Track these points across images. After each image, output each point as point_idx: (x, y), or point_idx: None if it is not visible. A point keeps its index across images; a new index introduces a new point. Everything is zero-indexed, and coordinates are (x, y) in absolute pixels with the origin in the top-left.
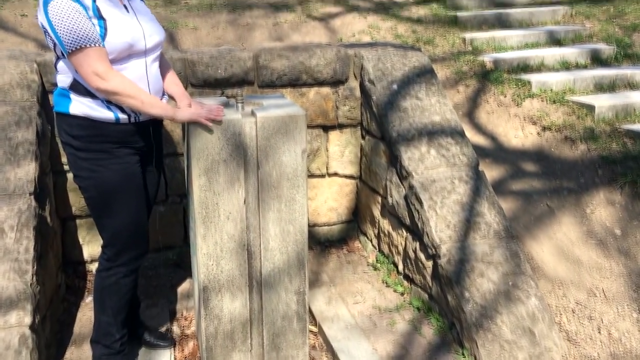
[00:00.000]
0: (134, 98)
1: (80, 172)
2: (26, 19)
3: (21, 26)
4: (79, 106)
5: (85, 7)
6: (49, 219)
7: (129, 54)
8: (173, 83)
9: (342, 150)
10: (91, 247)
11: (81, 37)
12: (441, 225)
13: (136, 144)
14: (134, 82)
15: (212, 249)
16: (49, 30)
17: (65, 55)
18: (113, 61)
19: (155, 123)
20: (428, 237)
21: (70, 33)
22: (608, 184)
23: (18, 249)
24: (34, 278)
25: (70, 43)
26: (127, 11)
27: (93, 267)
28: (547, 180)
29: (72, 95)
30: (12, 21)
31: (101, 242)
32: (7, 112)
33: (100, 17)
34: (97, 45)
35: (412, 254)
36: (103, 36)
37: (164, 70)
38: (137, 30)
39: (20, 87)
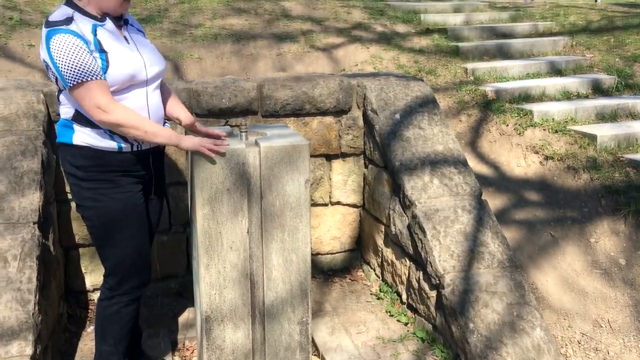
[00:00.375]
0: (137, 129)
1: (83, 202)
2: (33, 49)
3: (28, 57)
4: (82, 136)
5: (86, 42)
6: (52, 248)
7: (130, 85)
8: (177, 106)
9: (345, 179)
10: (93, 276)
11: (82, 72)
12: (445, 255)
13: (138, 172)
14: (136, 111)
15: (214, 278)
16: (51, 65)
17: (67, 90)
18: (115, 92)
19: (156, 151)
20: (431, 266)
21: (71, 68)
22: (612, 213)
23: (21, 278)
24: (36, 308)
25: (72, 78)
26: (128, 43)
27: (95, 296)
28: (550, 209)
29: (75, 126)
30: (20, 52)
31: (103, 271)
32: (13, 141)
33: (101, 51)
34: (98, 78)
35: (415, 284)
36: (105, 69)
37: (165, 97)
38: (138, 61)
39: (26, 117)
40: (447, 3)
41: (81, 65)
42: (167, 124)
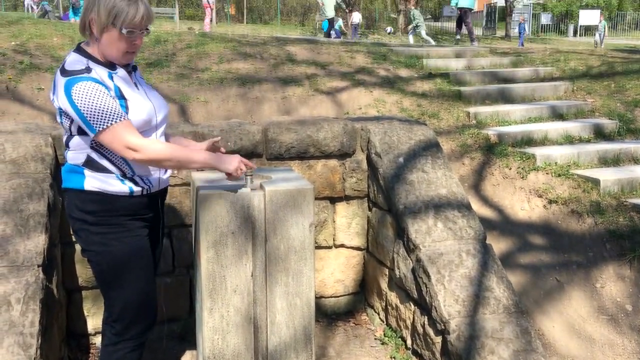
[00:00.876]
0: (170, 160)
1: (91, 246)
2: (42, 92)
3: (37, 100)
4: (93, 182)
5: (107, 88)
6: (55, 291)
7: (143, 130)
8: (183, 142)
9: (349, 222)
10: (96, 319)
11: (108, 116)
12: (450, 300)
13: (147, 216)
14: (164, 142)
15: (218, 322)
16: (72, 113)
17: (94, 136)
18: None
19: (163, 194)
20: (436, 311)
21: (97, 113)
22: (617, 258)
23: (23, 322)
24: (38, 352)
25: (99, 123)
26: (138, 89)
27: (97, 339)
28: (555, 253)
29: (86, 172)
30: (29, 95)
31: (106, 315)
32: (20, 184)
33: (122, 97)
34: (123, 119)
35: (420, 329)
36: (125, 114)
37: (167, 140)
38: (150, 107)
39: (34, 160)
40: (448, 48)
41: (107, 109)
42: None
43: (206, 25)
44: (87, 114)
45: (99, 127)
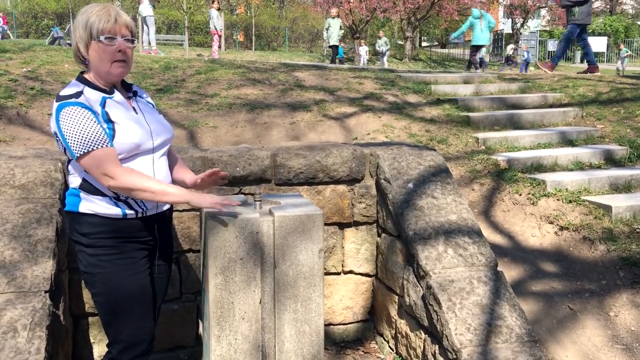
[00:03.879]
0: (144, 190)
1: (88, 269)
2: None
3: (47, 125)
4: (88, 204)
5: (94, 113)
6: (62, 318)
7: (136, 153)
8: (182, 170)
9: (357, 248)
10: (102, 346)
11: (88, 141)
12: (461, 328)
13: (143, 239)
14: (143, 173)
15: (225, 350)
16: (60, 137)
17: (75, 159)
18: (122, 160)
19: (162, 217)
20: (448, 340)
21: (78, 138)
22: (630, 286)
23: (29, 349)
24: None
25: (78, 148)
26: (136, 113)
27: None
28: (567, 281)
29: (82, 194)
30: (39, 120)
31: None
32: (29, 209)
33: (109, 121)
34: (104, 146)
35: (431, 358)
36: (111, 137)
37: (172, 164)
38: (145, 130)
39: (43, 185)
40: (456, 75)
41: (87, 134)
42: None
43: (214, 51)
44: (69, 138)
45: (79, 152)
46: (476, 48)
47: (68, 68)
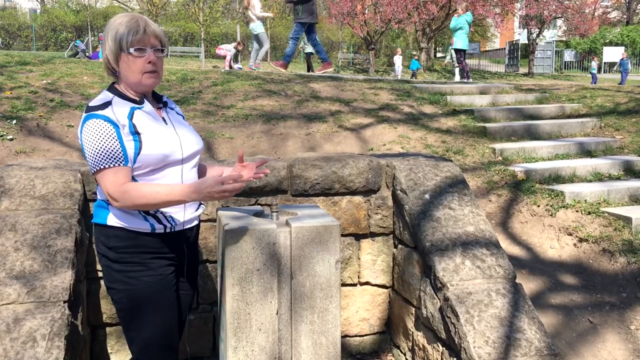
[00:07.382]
----
Exercise goal: From the listing above, the lines starting with the one that has "16: (49, 30)" and running through the one that has "39: (20, 87)" should be copied exactly, ends included.

Written reply:
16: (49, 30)
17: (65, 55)
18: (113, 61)
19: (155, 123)
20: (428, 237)
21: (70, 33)
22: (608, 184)
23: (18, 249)
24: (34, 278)
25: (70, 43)
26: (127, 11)
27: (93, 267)
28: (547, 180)
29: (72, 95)
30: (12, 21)
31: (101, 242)
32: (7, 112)
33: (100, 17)
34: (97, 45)
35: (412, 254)
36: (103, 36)
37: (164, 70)
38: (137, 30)
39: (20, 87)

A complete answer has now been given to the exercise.